§ **Problem to work on**
Examine the records below and count how many lines contain the string "wall". Give only the number.

(Box coordinate transitions)
= = = = =
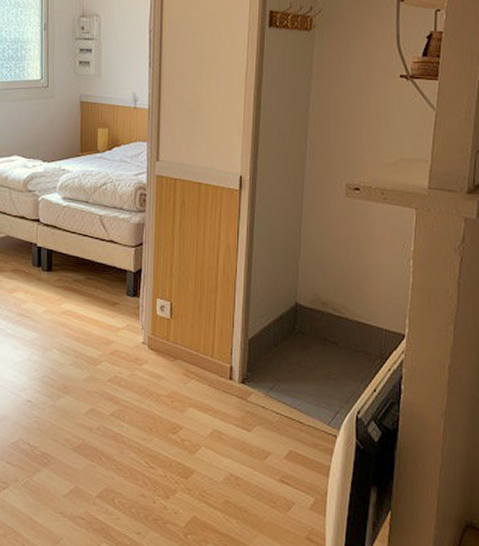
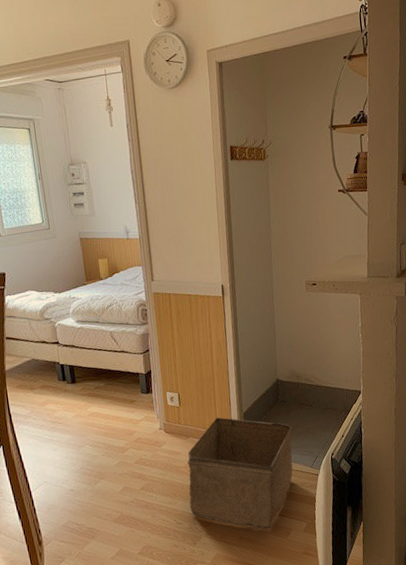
storage bin: none [167,339,308,497] -> present [187,417,293,530]

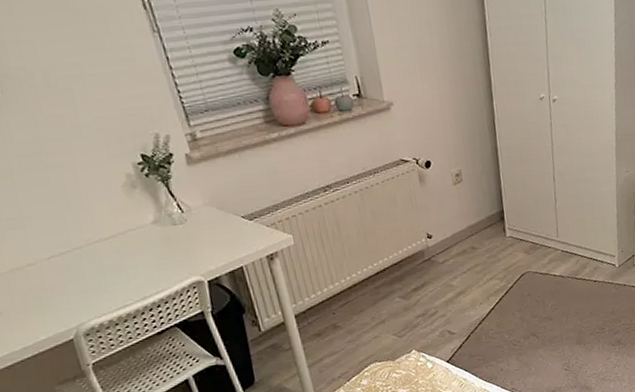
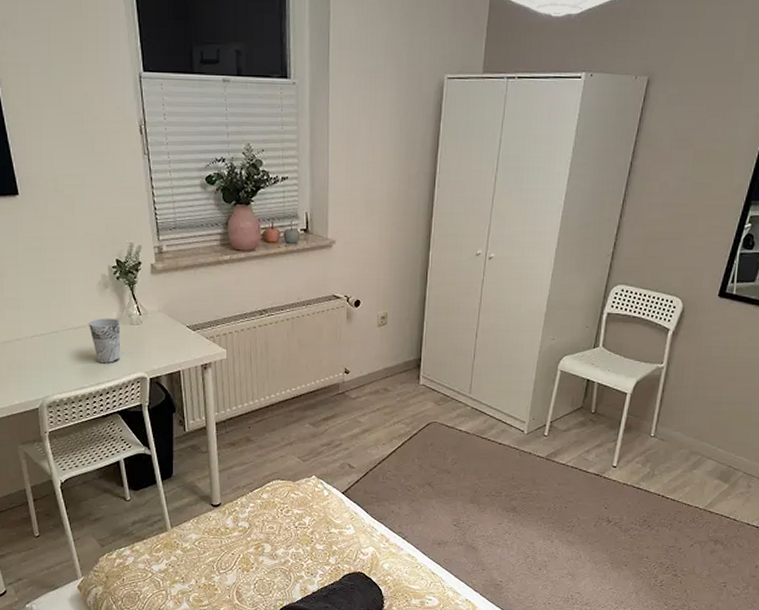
cup: none [119,221,167,274] -> present [89,318,120,364]

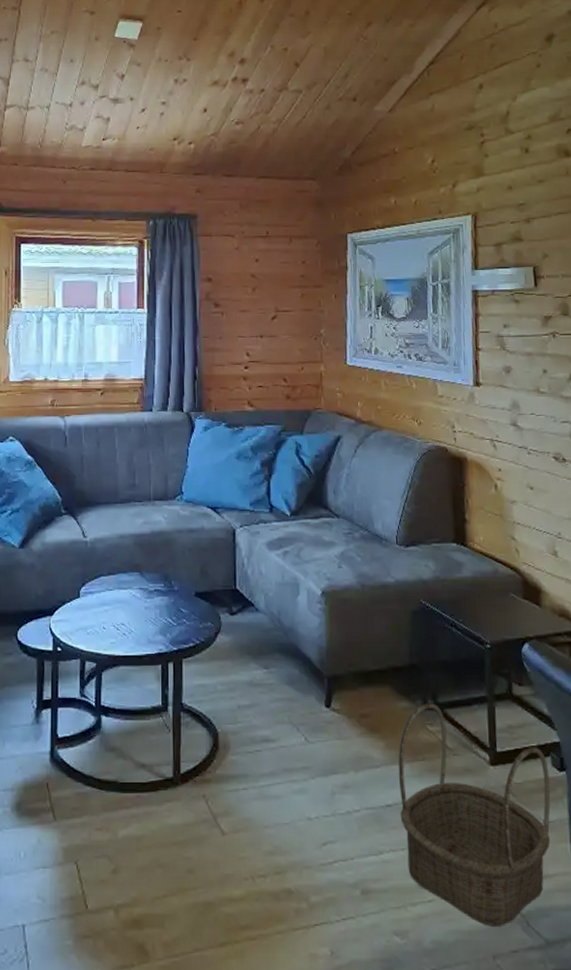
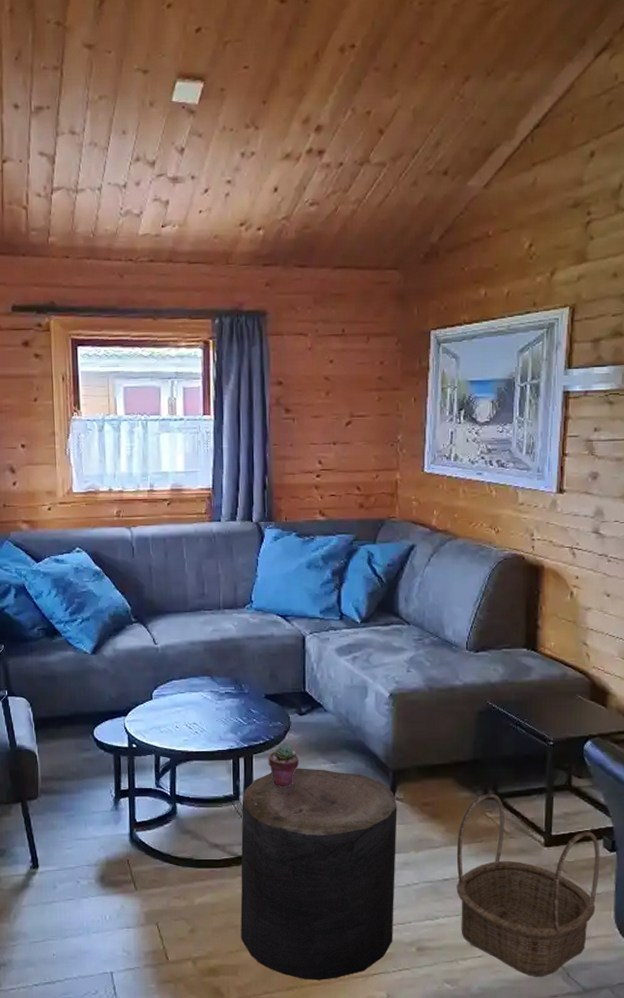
stool: none [168,674,335,933] -> present [240,768,397,980]
potted succulent: none [198,648,230,697] -> present [268,745,299,788]

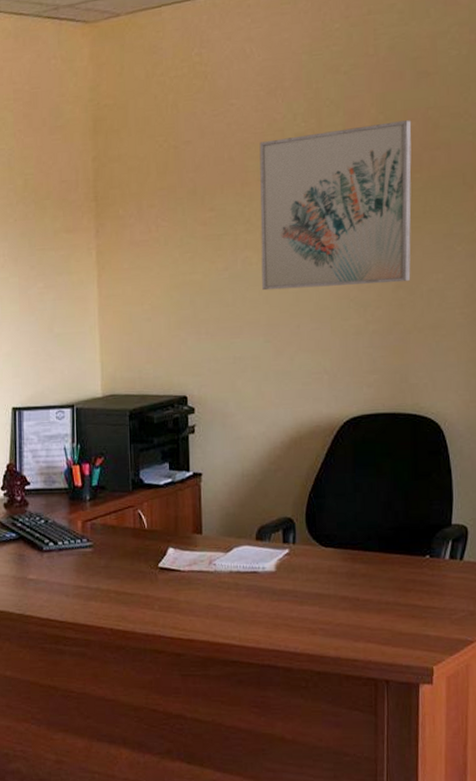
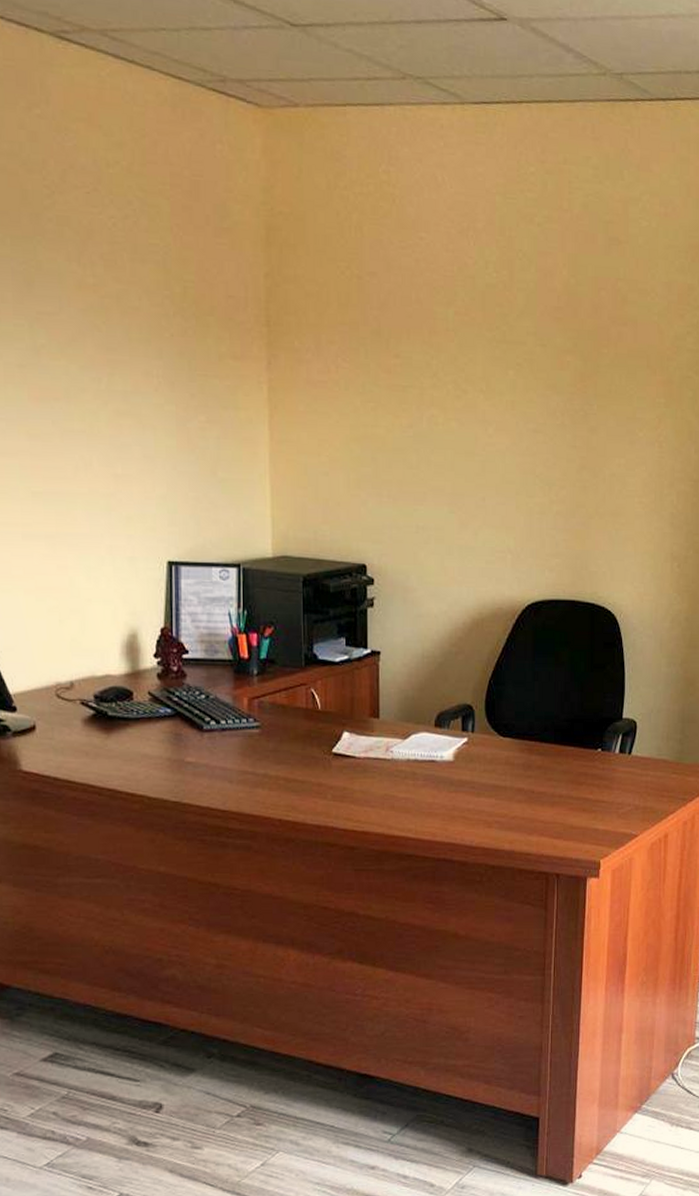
wall art: present [259,120,412,291] -> none [448,286,602,463]

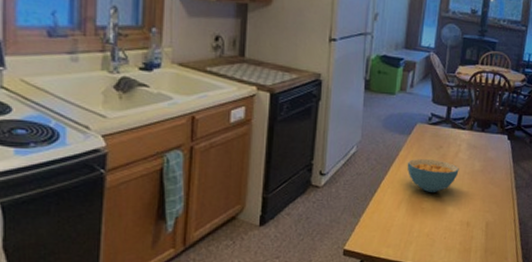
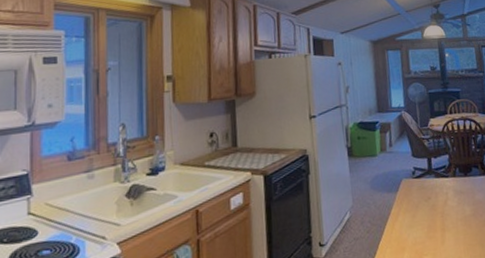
cereal bowl: present [407,159,459,192] -> none [400,211,452,246]

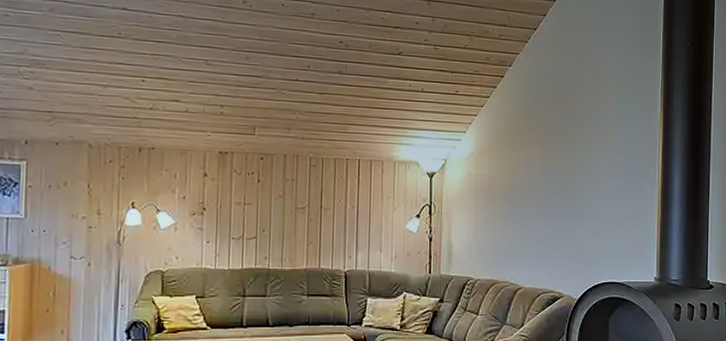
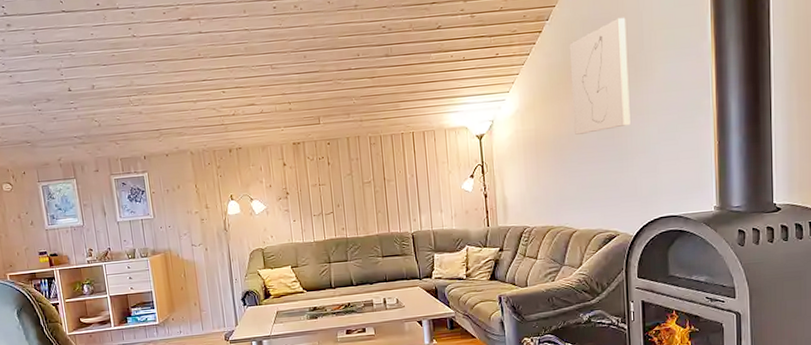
wall art: none [528,76,585,187] -> present [569,17,631,135]

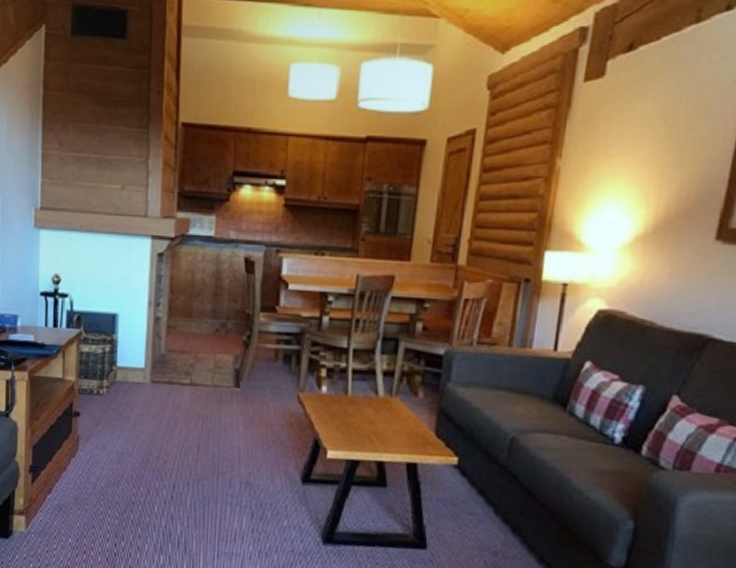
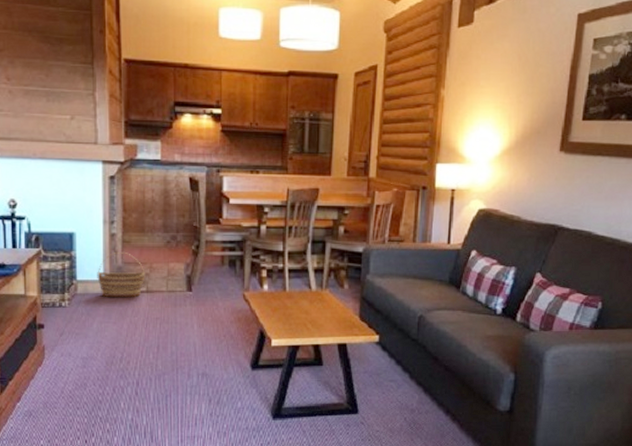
basket: none [138,337,190,390] -> present [97,251,146,298]

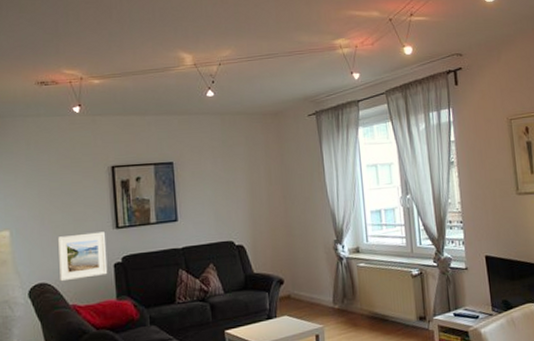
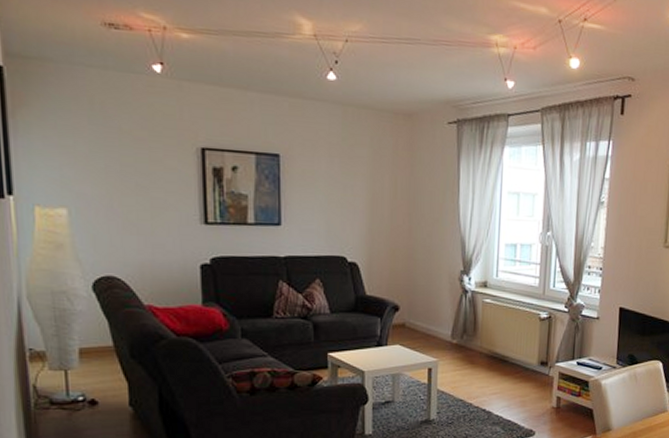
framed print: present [58,231,108,282] -> none [131,224,193,278]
= = = = =
§ **Answer space**
2